Recapitulerend is het hof van oordeel dat het eerder tot uitgangspunt genomen bedrag van f 1.413.000,- op een aantal gronden naar beneden moet worden bijgesteld: met het bedrag van f 170.000,- (zie hiervoor onder 2.5 en 2.6), met (in elk geval) het bedrag van f 325.135,- (zie hiervoor onder 2.15) en met een niet nauwkeurig te begroten, maar substantieel bedrag wegens verlaging van het werkkapitaal (zie hiervoor onder 2.9 en 2.12). Hetgeen het hof voorts heeft overwogen met betrekking tot de waarde van de registraties van [Z] brengt mee dat niet kan worden aangenomen dat [appellant] ten tijde van het sluiten van de overeenkomst tussen [Z] en [geïntimeerde] wist of redelijkerwijs behoorde te begrijpen dat [Z] niet (binnen redelijke termijn) aan haar verplichtingen zou kunnen voldoen.
2.17.
De derde en achtste grief van [appellant] zijn derhalve gegrond.

3.Slotsom en kosten

Het voorgaande betekent dat het bestreden eindvonnis niet in stand kan blijven en dat de vordering van [geïntimeerde] alsnog moet worden afgewezen. Bij bespreking van de zesde en zevende grief mist [appellant] belang.
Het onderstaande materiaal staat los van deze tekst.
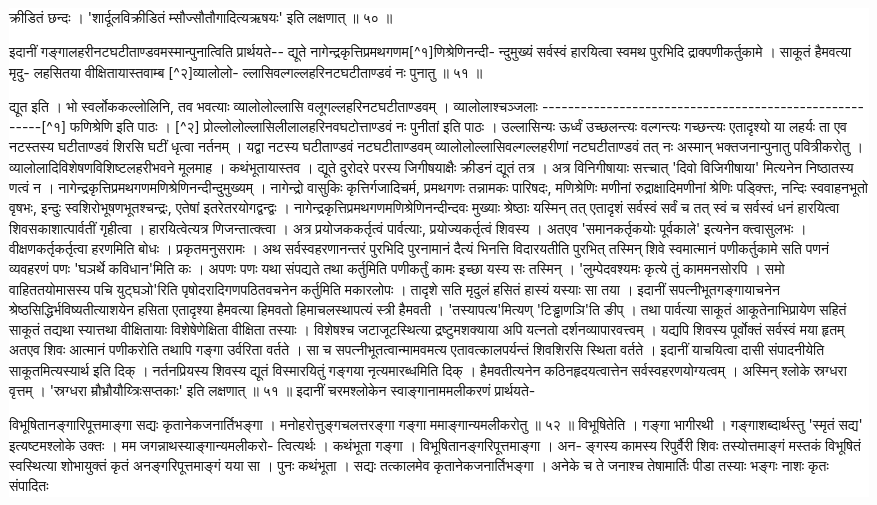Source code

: क्रीडितं छन्दः । 'शार्दूलविक्रीडितं म्सौज्सौतौगादित्यऋषयः'
इति लक्षणात् ॥ ५० ॥

इदानीं गङ्गालहरीनटघटीताण्डवमस्मान्पुनात्विति प्रार्थयते--
द्यूते नागेन्द्रकृत्तिप्रमथगणम[^१]णिश्रेणिनन्दी-
न्दुमुख्यं सर्वस्वं हारयित्वा स्वमथ पुरभिदि
द्राक्पणीकर्तुकामे । साकूतं हैमवत्या मृदु-
लहसितया वीक्षितायास्तवाम्ब [^२]व्यालोलो-
ल्लासिवल्गल्लहरिनटघटीताण्डवं नः पुनातु  ॥ ५१ ॥

द्यूत इति । भो स्वर्लोककल्लोलिनि, तव भवत्याः व्यालोलोल्लासि वलूगल्लहरिनटघटीताण्डवम् । व्यालोलाश्चञ्जलाः -------------------------------------------------------[^१] फणिश्रेणि इति पाठः । [^२] प्रोल्लोलोल्लासिलीलालहरिनवघटोत्ताण्डवं नः पुनीतां इति पाठः । उल्लासिन्यः ऊर्ध्वं उच्छलन्त्यः वल्गन्त्यः गच्छन्त्यः एतादृश्यो या लहर्यः ता एव नटस्तस्य घटीताण्डवं शिरसि घटीं धृत्वा नर्तनम् । यद्वा नटस्य घटीताण्डवं नटघटीताण्डवम् व्यालोलोल्लासिवल्गल्लहरीणां नटघटीताण्डवं तत् नः अस्मान् भक्तजनान्पुनातु पवित्रीकरोतु । व्यालोलादिविशेषणविशिष्टलहरीभवने मूलमाह । कथंभूतायास्तव । द्यूते दुरोदरे परस्य जिगीषयाक्षैः क्रीडनं द्यूतं तत्र । अत्र विनिगीषायाः सत्त्चात् 'दिवो विजिगीषाया' मित्यनेन निष्ठातस्य णत्वं न । नागेन्द्रकृत्तिप्रमथगणमणिश्रेणिनन्दीन्दुमुख्यम् । नागेन्द्रो वासुकिः कृत्तिर्गजादिचर्म, प्रमथगणः तन्नामकः पारिषदः, मणिश्रेणिः मणीनां रुद्राक्षादिमणीनां श्रेणिः पड्क्त्तिः, नन्दिः स्ववाहनभूतो वृषभः, इन्दुः स्वशिरोभूषणभूतश्चन्द्रः, एतेषां इतरेतरयोगद्वन्द्वः । नागेन्द्रकृत्तिप्रमथगणमणिश्रेणिनन्दीन्दवः मुख्याः श्रेष्ठाः यस्मिन् तत् एतादृशं सर्वस्वं सर्वं च तत् स्वं च सर्वस्वं धनं हारयित्वा शिवसकाशात्पार्वतीं गृहीत्वा । हारयित्वेत्यत्र णिजन्तात्क्त्वा । अत्र प्रयोजककर्तृत्वं पार्वत्याः, प्रयोज्यकर्तृत्वं शिवस्य । अतएव 'समानकर्तृकयोः पूर्वकाले' इत्यनेन क्त्वासुलभः । वीक्षणकर्तृकर्तृत्वा हरणमिति बोधः । प्रकृतमनुसरामः । अथ सर्वस्वहरणानन्तरं पुरभिदि पुरनामानं दैत्यं भिनत्ति विदारयतीति पुरभित् तस्मिन् शिवे स्वमात्मानं पणीकर्तुकामे सति पणनं व्यवहरणं पणः 'घञर्थे कविधान'मिति कः । अपणः पणः यथा संपद्यते तथा कर्तुमिति पणीकर्तुं कामः इच्छा यस्य सः तस्मिन् । 'लुम्पेदवश्यमः कृत्ये तुं काममनसोरपि । समो वाहिततयोमासस्य पचि युट्घञो'रिति पृषोदरादिगणपठितवचनेन कर्तुमिति मकारलोपः । तादृशे सति मृदुलं हसितं हास्यं यस्याः सा तया । इदानीं सपत्नीभूतगङ्गायाचनेन श्रेष्ठसिद्धिर्भविष्यतीत्याशयेन हसिता एतादृश्या हैमवत्या हिमवतो हिमाचलस्थापत्यं स्त्री हैमवती । 'तस्यापत्य'मित्यण् 'टिड्ढाणञि'ति ङीप् । तथा पार्वत्या साकूतं आकूतेनाभिप्रायेण सहितं साकूतं तद्यथा स्यात्तथा वीक्षितायाः विशेषेणेक्षिता वीक्षिता तस्याः । विशेषश्च जटाजूटस्थित्या द्रष्टुमशक्याया अपि यत्नतो दर्शनव्यापारवत्त्वम् । यद्यपि शिवस्य पूर्वोक्तं सर्वस्वं मया हृतम् अतएव शिवः आत्मानं पणीकरोति तथापि गङ्गा उर्वरिता वर्तते । सा च सपत्नीभूतत्वान्मामवमत्य एतावत्कालपर्यन्तं शिवशिरसि स्थिता वर्तते । इदानीं याचयित्वा दासी संपादनीयेति साकूतमित्यस्यार्थ इति दिक् । नर्तनप्रियस्य शिवस्य द्यूतं विस्मारयितुं गङ्गया नृत्यमारब्धमिति दिक् । हैमवतीत्यनेन कठिनहृदयत्वात्तेन सर्वस्वहरणयोग्यत्वम् । अस्मिन् श्लोके स्रग्धरा वृत्तम् । 'स्रग्धरा म्रौभ्रौयौय्त्रिःसप्तकाः' इति लक्षणात् ॥ ५१ ॥ इदानीं चरमश्लोकेन स्वाङ्गानाममलीकरणं प्रार्थयते-

विभूषितानङ्गारिपूत्तमाङ्गा
सद्यः कृतानेकजनार्तिभङ्गा ।
मनोहरोत्तुङ्गचलत्तरङ्गा
गङ्गा ममाङ्गान्यमलीकरोतु ॥ ५२ ॥
विभूषितेति । गङ्गा भागीरथी । गङ्गाशब्दार्थस्तु 'स्मृतं
सद्य' इत्यष्टमश्लोके उक्तः । मम जगन्नाथस्याङ्गान्यमलीकरो-
त्वित्यर्थः । कथंभूता गङ्गा । विभूषितानङ्गरिपूत्तमाङ्गा । अन-
ङ्गस्य कामस्य रिपुर्वैरी शिवः तस्योत्तमाङ्गं मस्तकं विभूषितं
स्वस्थित्या शोभायुक्तं कृतं अनङ्गरिपूत्तमाङ्गं यया सा । पुनः
कथंभूता । सद्यः तत्कालमेव कृतानेकजनार्तिभङ्गा । अनेके च
ते जनाश्च तेषामार्तिः पीडा तस्याः भङ्गः नाशः कृतः संपादितः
Uit het voorgaande vloeit tevens voort dat en waarom de grieven in incidenteel beroep geen doel treffen. [geïntimeerde] zal als de in het ongelijk gestelde partij worden verwezen in de kosten van beide instanties, in hoger beroep zowel in principaal als in incidenteel beroep. De vordering van [appellant] tot terugbetaling van hetgeen hij ter uitvoering van het eindvonnis heeft voldaan, te vermeerderen met wettelijke rente, is toewijsbaar.

4.Beslissing

Het hof
vernietigt het bestreden eindvonnis;
opnieuw rechtdoende:
wijst de vordering van [geïntimeerde] af;
verwijst [geïntimeerde] in de kosten in eerste aanleg en begroot deze aan de zijde van [appellant] tot de datum van het eindvonnis op € 3.947,89 wegens verschotten en € 22.477,- wegens salaris;
verwijst [geïntimeerde] in de kosten van het principaal beroep en begroot deze aan de zijde van [appellant] tot deze uitspraak op € 31.349,54 wegens verschotten en € 17.527,50 wegens salaris;
verwijst [geïntimeerde] in de kosten van het incidenteel beroep en begroot deze aan de zijde van [appellant] tot deze uitspraak op € 1.947,50 wegens salaris;
veroordeelt [geïntimeerde] tot betaling aan [appellant] van het bedrag van € 870.118,56, te vermeerderen met de wettelijke rente vanaf 28 december 2004 tot de dag der algehele voldoening;
verklaart dit arrest uitvoerbaar bij voorraad.
Dit arrest is gewezen door mrs. J.H. Huijzer, R.J.F. Thiessen en M.M.M. Tillema en door de rolraadsheer in het openbaar uitgesproken op 16 april 2013.